Hammond wasn’t trespassing. He was invited to lend his moral support and advice, along with a bit of the High Line spotlight, to the long-running campaign to save the stadium.

Friends of Miami Marine Stadium welcomed Hammond at a news conference attended by Miami Mayor Tomás Regalado, a supporter of the effort, and, somewhat incongruously, a large delegation from Miami’s sister city of Kaohsiung, Taiwan, a major center of yacht manufacturing, whose members happened to be in town for the boat show.

Not coincidentally, Hammond’s visit came at a critical moment for the four-year-old marine stadium campaign, which has proceeded in fits and starts. Activists have succeeded in saving the 1963 structure from the wrecking ball, won historic landmark protection for it and generated worldwide admiration for its still-dazzling architecture and engineering.

Leaders of the nonprofit Friends group had hoped to also formally announce an agreement with the city granting the organization the right to undertake the stadium’s renovation, but that has been delayed amid disagreement over details of the deal.

Last year, stadium supporters were ready to walk away in frustration over what they said in a letter were “obstacles’’ imposed by the city, but they now say the deal should be approved soon by the city commission.

The agreement would give the Friends organization, an offshoot of Dade Heritage Trust, two years to raise an estimated $30 million to renovate the stadium, shuttered by the city in 1992 after it was damaged by Hurricane Andrew. Worth said the group has secured more than $10 million of that, including $3 million in public funds.

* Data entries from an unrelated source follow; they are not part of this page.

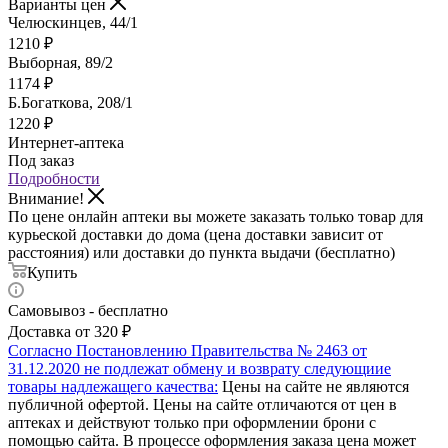
Варианты цен
Челюскинцев, 44/1
1210
₽
Выборная, 89/2
1174
₽
Б.Богаткова, 208/1
1220
₽
Интернет-аптека
Под заказ
Подробности
Внимание!
По цене онлайн аптеки вы можете заказать только товар для
курьеской доставки до дома (цена доставки зависит от
расстояния) или доставки до пункта выдачи (бесплатно)
Купить
Самовывоз - бесплатно
Доставка от 320 ₽
Согласно Постановлению Правительства № 2463 от
31.12.2020 не подлежат обмену и возврату следующиие
товары надлежащего качества:
Цены на сайте не являются
публичной офертой. Цены на сайте отличаются от цен в
аптеках и действуют только при оформлении брони с
помощью сайта. В процессе оформления заказа цена может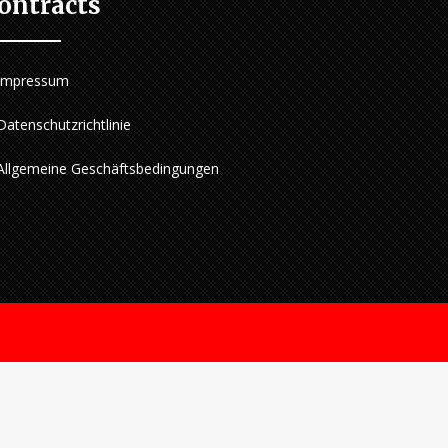
ontracts
Impressum
Datenschutzrichtlinie
Allgemeine Geschäftsbedingungen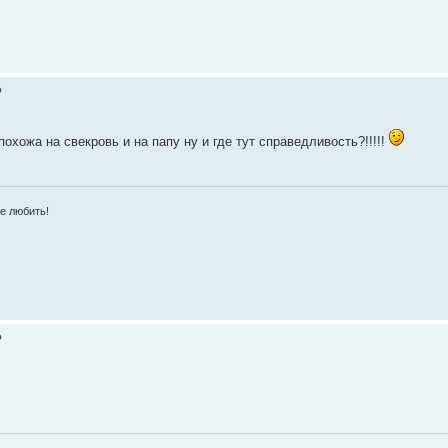
?
хожа на свекровь и на папу ну и где тут справедливость?!!!!!
е любить!
?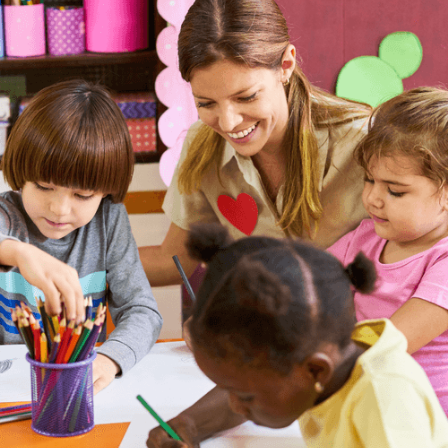
Global Talent
Praktika im Ausland
Ab 6 Wochen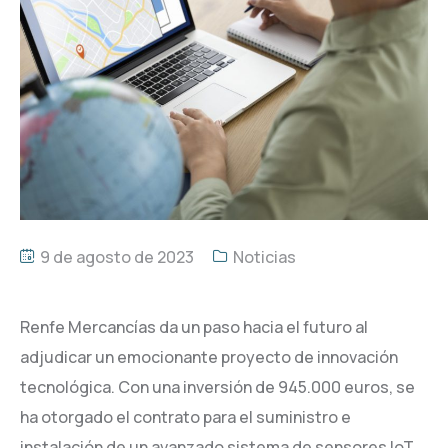
9 de agosto de 2023
Noticias
Renfe Mercancías da un paso hacia el futuro al
adjudicar un emocionante proyecto de innovación
tecnológica. Con una inversión de 945.000 euros, se
ha otorgado el contrato para el suministro e
instalación de un avanzado sistema de sensores IoT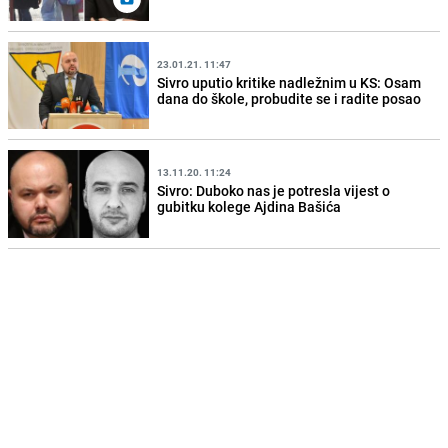
23.01.21. 11:47
Sivro uputio kritike nadležnim u KS: Osam
dana do škole, probudite se i radite posao
13.11.20. 11:24
Sivro: Duboko nas je potresla vijest o
gubitku kolege Ajdina Bašića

“The advocacy battle has been won, and we’re at the cusp of the next stage,’’ Friends co-founder Don Worth said. “Now we have to do it.’’

Worth said the High Line project holds telling parallels for the stadium effort: Like the Marine Stadium campaign, it was started by activists with few connections at City Hall, which initially fought it. To stave off the High Line’s demolition, Hammond and his fellow activists had to sue New York City before winning the support of current Mayor Michael Bloomberg.

Friends of the High Line, the organization Hammond co-founded, raised about a third of the $150 million needed to convert the former freight railway and today runs the park, which expanded to a new stretch of the old rail line last year.